For each of these core processes, key leaders need to be identified. The rest of the book goes into detail of each process, step by step, example by example, tip after tip, and reminder after reminder.That is not all, the journey steps and the transitions are meticulously laid out for readers to situate themselves.
This book is a treasure house of tips for church ministry and volunteer work. There is something for anyone in the Church. For the lead pastor, there are many tips on staff management, church strategies, leadership growth, and many more. For the staff, there are lots of tips to remind them that their primary role is not ministry but equipping. For the Board member, it is a reminder that the Church is called to be missional. For readers, it is a fascinating look at the dynamics of Church work and what it takes to prepare a Church for growth. When I read the list of worship do's and don'ts, and the best practices for worship leaders, I find myself nodding non-stop. The authors have also given one of the simplest ways to understand discipleship:
- "I do; you watch; we'll talk.
- You do, I watch,; we'll talk.
- You do, someone else watches; you'll talk." (p59)

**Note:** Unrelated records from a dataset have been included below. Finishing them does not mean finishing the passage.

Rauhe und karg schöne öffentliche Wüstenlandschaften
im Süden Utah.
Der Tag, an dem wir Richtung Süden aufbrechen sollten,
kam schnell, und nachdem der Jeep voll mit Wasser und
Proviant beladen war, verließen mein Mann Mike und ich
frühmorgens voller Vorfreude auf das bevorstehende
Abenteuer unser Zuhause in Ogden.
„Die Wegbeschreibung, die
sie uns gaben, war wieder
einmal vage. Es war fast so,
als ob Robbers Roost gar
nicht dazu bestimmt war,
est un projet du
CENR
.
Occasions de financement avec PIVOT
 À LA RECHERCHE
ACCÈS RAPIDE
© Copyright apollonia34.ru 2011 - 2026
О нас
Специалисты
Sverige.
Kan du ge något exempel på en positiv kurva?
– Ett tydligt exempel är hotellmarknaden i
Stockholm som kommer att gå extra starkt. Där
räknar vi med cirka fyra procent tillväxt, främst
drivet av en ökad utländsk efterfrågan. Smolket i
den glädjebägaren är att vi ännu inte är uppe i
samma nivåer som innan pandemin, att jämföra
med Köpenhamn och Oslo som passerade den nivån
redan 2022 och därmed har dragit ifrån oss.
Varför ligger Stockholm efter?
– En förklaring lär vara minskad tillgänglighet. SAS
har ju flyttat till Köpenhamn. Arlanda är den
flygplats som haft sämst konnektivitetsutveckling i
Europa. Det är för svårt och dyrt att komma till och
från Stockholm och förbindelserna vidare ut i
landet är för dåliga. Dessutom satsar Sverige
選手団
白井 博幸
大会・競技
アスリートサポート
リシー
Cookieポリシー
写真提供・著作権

This alone is a precious discipleship gem. Clear and simple, well nuanced and biblical, it gives readers an excitement to keep the book pages open and to move straight to practice. I am grateful for the detailed description on leadership multiplication and development. Indeed, if we address the leadership issue appropriately, the rest of the church ministry will fall in place. Not only that, the authors are specific in their application, giving tips and directions for large churches, medium sized, and small churches. They describe the leadership journeys clearly so that readers are able to see and design a plan for their own churches. The authors then conclude with "staffing basics" to remind readers again what this book is all about: "Effective staffing." I am amazed at the amount of material that is packed in a book this size. Great book. I recommend this book highly for anyone involved in staff matters in churches.
Rating: 5 stars of 5.
This book is provided to me free by Baker Books and Graf-Martin Communications in exchange for an honest review. All opinions offered above are mine unless otherwise stated or implied.